In the electric power distribution industry, there are many building models focusing on the thermal shell of a facility and the efficiencies of the installed equipment. These modeling approaches are based on a philosophy of heat gain and heat loss. These models require a great deal of effort to use and are more focused on overall energy usage than on energy demand. Modifying these building models for energy demand would be impractical for widespread use and would still require modification for behavior effects leading to diversities.
The owner of the invention is a large power company that supplies energy to approximately 4.2 million customers over a 120,000-square-mile service territory spanning several states. The power company includes four regulated retail electric utilities. Annually, the power company purchases approximately 70,000 distribution transformers.

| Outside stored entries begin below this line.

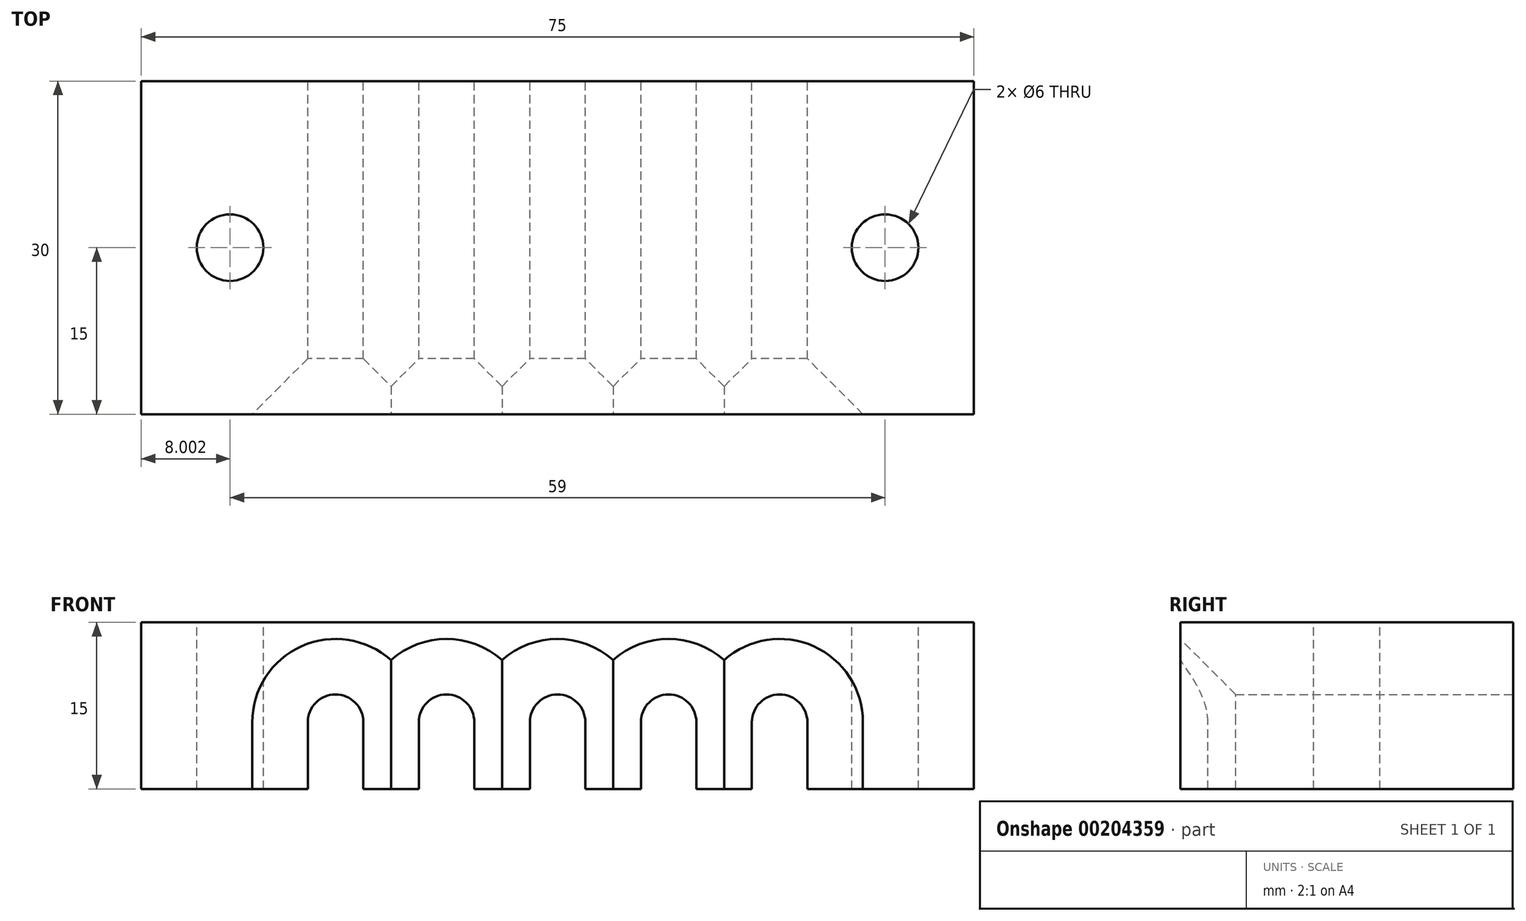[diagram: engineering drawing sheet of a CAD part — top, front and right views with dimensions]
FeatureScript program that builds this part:
annotation { "Feature Type Name" : "Feature", "Feature Type Description" : "" }
export const myFeature = defineFeature(function(context is Context, id is Id, definition is map)
    precondition{}
    {
        {
            var Q0;
            Q0=qCreatedBy(makeId("Front.planeOp"),FACE);
            var sketch = newSketch(context, id + "F0", { "sketchPlane" : qUnion([Q0])});
            skLineSegment(sketch, "E0.bottom", {"start": v(-45.38, 22.25) * mm, "end": v(29.62, 22.25) * mm});
            skLineSegment(sketch, "E0.top", {"start": v(-45.38, 7.25) * mm, "end": v(-30.38, 7.25) * mm});
            skLineSegment(sketch, "E0.left", {"start": v(-45.38, 22.25) * mm, "end": v(-45.38, 7.25) * mm});
            skLineSegment(sketch, "E0.right", {"start": v(29.62, 22.25) * mm, "end": v(29.62, 7.25) * mm});
            skLineSegment(sketch, "E1.left", {"start": v(-30.38, 7.25) * mm, "end": v(-30.38, 13.25) * mm});
            skLineSegment(sketch, "E1.right", {"start": v(-25.38, 7.25) * mm, "end": v(-25.38, 13.25) * mm});
            skArc(sketch, "E2", {"start": v(-25.38, 13.25) * mm, "mid": v(-27.88, 15.75) * mm, "end": v(-30.38, 13.25) * mm});
            skLineSegment(sketch, "E3.trimOffspring", {"start": v(-25.38, 7.25) * mm, "end": v(-20.38, 7.25) * mm});
            skLineSegment(sketch, "E4.left", {"start": v(-15.38, 13.25) * mm, "end": v(-15.38, 7.25) * mm});
            skLineSegment(sketch, "E4.right", {"start": v(-20.38, 13.25) * mm, "end": v(-20.38, 7.25) * mm});
            skLineSegment(sketch, "E5.left", {"start": v(-5.38, 13.25) * mm, "end": v(-5.38, 7.25) * mm});
            skLineSegment(sketch, "E6.left", {"start": v(4.62, 13.25) * mm, "end": v(4.62, 7.25) * mm});
            skLineSegment(sketch, "E6.right", {"start": v(-0.38, 13.25) * mm, "end": v(-0.38, 7.25) * mm});
            skLineSegment(sketch, "E7.left", {"start": v(14.62, 13.25) * mm, "end": v(14.62, 7.25) * mm});
            skLineSegment(sketch, "E7.right", {"start": v(9.62, 13.25) * mm, "end": v(9.62, 7.25) * mm});
            skArc(sketch, "E8", {"start": v(-15.38, 13.25) * mm, "mid": v(-17.88, 15.75) * mm, "end": v(-20.38, 13.25) * mm});
            skArc(sketch, "E9", {"start": v(-5.38, 13.25) * mm, "mid": v(-7.88, 15.75) * mm, "end": v(-10.38, 13.25) * mm});
            skArc(sketch, "E10", {"start": v(4.62, 13.25) * mm, "mid": v(2.12, 15.75) * mm, "end": v(-0.38, 13.25) * mm});
            skArc(sketch, "E11", {"start": v(14.62, 13.25) * mm, "mid": v(12.12, 15.75) * mm, "end": v(9.62, 13.25) * mm});
            skLineSegment(sketch, "E12.trimOffspring", {"start": v(-15.38, 7.25) * mm, "end": v(-10.38, 7.25) * mm});
            skLineSegment(sketch, "E13.trimOffspring", {"start": v(-5.38, 7.25) * mm, "end": v(-0.38, 7.25) * mm});
            skLineSegment(sketch, "E14.trimOffspring", {"start": v(4.62, 7.25) * mm, "end": v(9.62, 7.25) * mm});
            skLineSegment(sketch, "E15.trimOffspring", {"start": v(14.62, 7.25) * mm, "end": v(29.62, 7.25) * mm});
            skLineSegment(sketch, "E16", {"start": v(-10.38, 13.25) * mm, "end": v(-10.38, 7.25) * mm});
            skSolve(sketch);
        }
        {
            var Q0;
            Q0 = qSketchRegion(id + "F0", true);
            extrude(context, id + "F1", {"entities" : qUnion([Q0]), "depth" : 30 * mm});
        }
        {
            var Q0;
            Q0=makeQuery(id+"F1.opExtrude","SWEPT_FACE",FACE,{"disambiguationData":[OSD([sQuery(id+"F0.wireOp",EDGE,"E0.bottom")])]});
            var sketch = newSketch(context, id + "F2", { "sketchPlane" : qUnion([Q0])});
            skPoint(sketch, "E17", {"position": v(-37.38, -15) * mm});
            skPoint(sketch, "E18", {"position": v(21.62, -15) * mm});
            skSolve(sketch);
        }
        {
            var Q0;
            Q0=sQuery(id+"F2.wireOp",VERTEX,"E17");
            var Q1;
            Q1=sQuery(id+"F2.wireOp",VERTEX,"E18");
            var Q2;
            Q2=makeQuery(id+"F1.opExtrude","SWEPT_BODY",BODY,{"disambiguationData":[OSD([sQuery(id+"F0.wireOp",EDGE,"E0.bottom"),sQuery(id+"F0.wireOp",EDGE,"E0.top"),sQuery(id+"F0.wireOp",EDGE,"E0.left"),sQuery(id+"F0.wireOp",EDGE,"E0.right"),sQuery(id+"F0.wireOp",EDGE,"E1.left"),sQuery(id+"F0.wireOp",EDGE,"E1.right"),sQuery(id+"F0.wireOp",EDGE,"E2"),sQuery(id+"F0.wireOp",EDGE,"E3.trimOffspring"),sQuery(id+"F0.wireOp",EDGE,"E4.left"),sQuery(id+"F0.wireOp",EDGE,"E4.right"),sQuery(id+"F0.wireOp",EDGE,"E5.left"),sQuery(id+"F0.wireOp",EDGE,"E6.left"),sQuery(id+"F0.wireOp",EDGE,"E6.right"),sQuery(id+"F0.wireOp",EDGE,"E7.left"),sQuery(id+"F0.wireOp",EDGE,"E7.right"),sQuery(id+"F0.wireOp",EDGE,"E8"),sQuery(id+"F0.wireOp",EDGE,"E9"),sQuery(id+"F0.wireOp",EDGE,"E10"),sQuery(id+"F0.wireOp",EDGE,"E11"),sQuery(id+"F0.wireOp",EDGE,"E12.trimOffspring"),sQuery(id+"F0.wireOp",EDGE,"E13.trimOffspring"),sQuery(id+"F0.wireOp",EDGE,"E14.trimOffspring"),sQuery(id+"F0.wireOp",EDGE,"E15.trimOffspring"),sQuery(id+"F0.wireOp",EDGE,"E16")])]});
            hole(context, id + "F3", {"style" : HoleStyle.SIMPLE, "endStyle" : HoleEndStyle.THROUGH, "holeDiameter" : 6 * mm, "locations" : qUnion([Q0, Q1]), "scope" : qUnion([Q2]), "isTappedThrough" : true});
        }
        {
            var Q0;
            Q0=makeQuery(id+"F1.opExtrude","CAP_EDGE",EDGE,{"disambiguationData":[OSD([sQuery(id+"F0.wireOp",EDGE,"E1.left")])],"isStart":false});
            var Q1;
            Q1=makeQuery(id+"F1.opExtrude","CAP_EDGE",EDGE,{"disambiguationData":[OSD([sQuery(id+"F0.wireOp",EDGE,"E4.right")])],"isStart":false});
            var Q2;
            Q2=makeQuery(id+"F1.opExtrude","CAP_EDGE",EDGE,{"disambiguationData":[OSD([sQuery(id+"F0.wireOp",EDGE,"E16")])],"isStart":false});
            var Q3;
            Q3=makeQuery(id+"F1.opExtrude","CAP_EDGE",EDGE,{"disambiguationData":[OSD([sQuery(id+"F0.wireOp",EDGE,"E6.right")])],"isStart":false});
            var Q4;
            Q4=makeQuery(id+"F1.opExtrude","CAP_EDGE",EDGE,{"disambiguationData":[OSD([sQuery(id+"F0.wireOp",EDGE,"E7.right")])],"isStart":false});
            chamfer(context, id + "F4", {"entities" : qUnion([Q0, Q1, Q2, Q3, Q4]), "width" : 5 * mm, "tangentPropagation" : true});
        }
    });
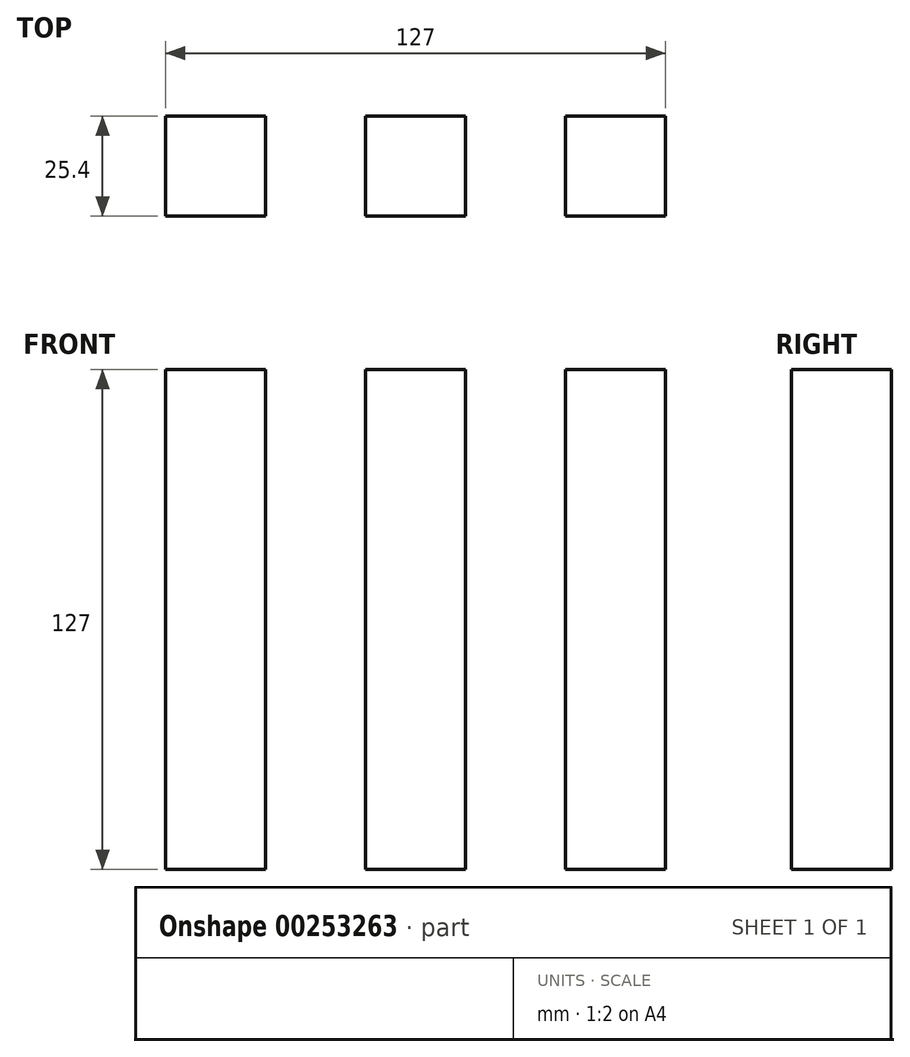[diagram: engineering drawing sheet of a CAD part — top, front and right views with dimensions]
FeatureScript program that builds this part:
annotation { "Feature Type Name" : "Feature", "Feature Type Description" : "" }
export const myFeature = defineFeature(function(context is Context, id is Id, definition is map)
    precondition{}
    {
        {
            var Q0;
            Q0=qCreatedBy(makeId("Top.planeOp"),FACE);
            var sketch = newSketch(context, id + "F0", { "sketchPlane" : qUnion([Q0])});
            skLineSegment(sketch, "E0.bottom", {"start": v(12.7, -12.7) * mm, "end": v(-12.7, -12.7) * mm});
            skLineSegment(sketch, "E0.top", {"start": v(12.7, 12.7) * mm, "end": v(-12.7, 12.7) * mm});
            skLineSegment(sketch, "E0.left", {"start": v(12.7, -12.7) * mm, "end": v(12.7, 12.7) * mm});
            skLineSegment(sketch, "E0.right", {"start": v(-12.7, -12.7) * mm, "end": v(-12.7, 12.7) * mm});
            skPoint(sketch, "E0.middle", {"position": v(0, 0) * mm});
            skLineSegment(sketch, "E1.bottom", {"start": v(-38.1, -12.7) * mm, "end": v(-63.5, -12.7) * mm});
            skLineSegment(sketch, "E1.top", {"start": v(-38.1, 12.7) * mm, "end": v(-63.5, 12.7) * mm});
            skLineSegment(sketch, "E1.left", {"start": v(-38.1, -12.7) * mm, "end": v(-38.1, 12.7) * mm});
            skLineSegment(sketch, "E1.right", {"start": v(-63.5, -12.7) * mm, "end": v(-63.5, 12.7) * mm});
            skPoint(sketch, "E1.middle", {"position": v(-50.8, 0) * mm});
            skLineSegment(sketch, "E2.bottom", {"start": v(63.5, -12.7) * mm, "end": v(38.1, -12.7) * mm});
            skLineSegment(sketch, "E2.top", {"start": v(63.5, 12.7) * mm, "end": v(38.1, 12.7) * mm});
            skLineSegment(sketch, "E2.left", {"start": v(63.5, -12.7) * mm, "end": v(63.5, 12.7) * mm});
            skLineSegment(sketch, "E2.right", {"start": v(38.1, -12.7) * mm, "end": v(38.1, 12.7) * mm});
            skPoint(sketch, "E2.middle", {"position": v(50.8, 0) * mm});
            skSolve(sketch);
        }
        {
            var Q0;
            Q0 = qSketchRegion(id + "F0", true);
            extrude(context, id + "F1", {"entities" : qUnion([Q0]), "depth" : 127 * mm});
        }
    });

When comparing the Kilovolt-Amp (kVA) demand loading on an electric power company's substations with the actual connected transformer nameplate kVA, it was found that, on average, the distribution transformers were not being heavily loaded. This finding was supported by historical evidence that a very small number of transformers fail due to overloads. Utilities could realize significant savings with an improved transformer size selection process for new facilities. Utilities could save in investment and operations by more closely sizing transformers to actual load, while still operating within acceptable risk and safety limits.
At the heart of this transformer size selection problem is a basic business issue of how to allocate an investment in distribution transformers based on balancing risk, value, and performance in an uncertain environment. Before a building to be served is built, and the actual load metered, the transformer size and design must be selected. To minimize risk and investment costs, each step of the process needed to be investigated and improved. The first and most crucial step in correctly sizing a transformer is to estimate the customer's future energy demand (kVA or watts). This includes the initial gathering of information and then applying the information to forecast the demand.